В ту зиму тридцать восьмого — тридцать девятого года новое увлечение вошло в нашу детскую жизнь. Возникло это поветрие среди девочек в школе, но вот уже и дома мы все, включая Алешу, стали вести дневники. Наверное, было бы забавно наблюдать со стороны, как четыре-пять подростков сидят за одним столом и что-то строчат в «общие» толстые тетради, заслоняя свои записи друг от друга локтями. Но наблюдать, кроме маленькой Лёли, было некому. Маме было не до нас. Так, во всяком случае, мы считали. Вместе с новым увлечением был нами принят и новый домашний закон. В общем письменном столе, приобретенном для нас недавно «по случаю» отцом, каждому принадлежал отдельный ящик. И вот было решено, что никто не имеет права заглядывать в чужой. Мы соблюдали наше постановление, но однажды, ища карандаш, я заглянула в Алешин ящик и случайно наткнулась на его дневниковые записи, обнаружив к своему удивлению, что мой брат вырос и вовсе не равнодушен к внешности и талантам моих подруг. Во всяком случае красота белокурой Лили Брянской производила и на него в его двенадцать лет сильное впечатление.
Насколько я могла судить, увлечение дневниками скоро стало проходить и у моих подруг, и у моего брата. У меня же обратилось в постоянную, долгую и сладостную привычку.

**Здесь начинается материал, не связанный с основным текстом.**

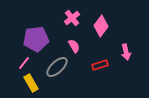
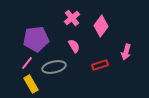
pink arrow: rotated 28 degrees clockwise
pink line: moved 3 px right
gray ellipse: moved 3 px left; rotated 30 degrees clockwise
yellow rectangle: moved 1 px down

Оставшись в этой страсти в одиночестве, я стала делать ежедневные записи уже не на глазах у всех, а поздно вечером, когда «дети» укладывались спать.
Несмотря на сближение с женой отца и дружбу с соседкой, на постоянное присутствие в нашей комнате моих подруг и друзей, у меня всегда оставался какой-то угол в душе, не подлежавший освещению ни перед кем и одновременно требовавший раскрытия. Дневник в какой-то мере (в мере умения выражать чувства) удовлетворял эту тайную потребность. В нем нашли отражение мои метания между маминым гневным отрицанием режима и разоблачением массовых психозов времени и Нининым согласием с миром, в котором она чувствовала себя хозяйкой, что было так незнакомо привлекательно для меня, связанной рождением с гонимыми, а не с гонителями.
Когда были опубликованы дневники Нины Костериной в пятидесятые годы (или в шестидесятые? я ведь написала на них рецензию, а вот не помню, когда именно это было), кто-то из наших тогдашних собеседников усомнился в возможности девочки тридцатых годов так самостоятельно судить о событиях эпохи. Но мама со всегдашней страстностью воскликнула в ответ: «А вы бы почитали Катины предвоенные дневники! Очень похоже». Увы, тайн не было, она, конечно, читала наши дневники, но педагогично молчала. До поры до времени. О первом ее признании в своей осведомленности я скажу несколько позднее. Второе произошло уже во время войны, вероятно, в ноябре сорок первого года, когда немцы были совсем близко от Москвы. А я все писала и писала, занося в очередную тетрадь свидетельства исторических событий. И вот однажды мама сказала: «Уничтожь свои дневники». — «Почему?» — «Потому что война». — «Ну и что?» — «Все может произойти. Могут разбомбить и наш дом». — «При чем же тут мой дневник?» — «Будут валяться по переулку твои тетради. А может быть, мы сами и не погибнем при этом. И кто-то прочитает то, что ты пишешь. Ты когда-нибудь думала об этом?» Я не думала. Но вынуждена была согласиться с такой возможностью. Так прекратили существование мои дневники. Мы бомб боялись меньше, чем огласки наших тайных мыслей.
Но в тридцать девятом году летопись ведется полным ходом. И я все чаще замечаю, что то, что я успела или сумела записать, приобретает какую-то значительную законченность в моем сознании и памяти, что я становлюсь властной над чем-то, иначе неуловимо протекающим мимо.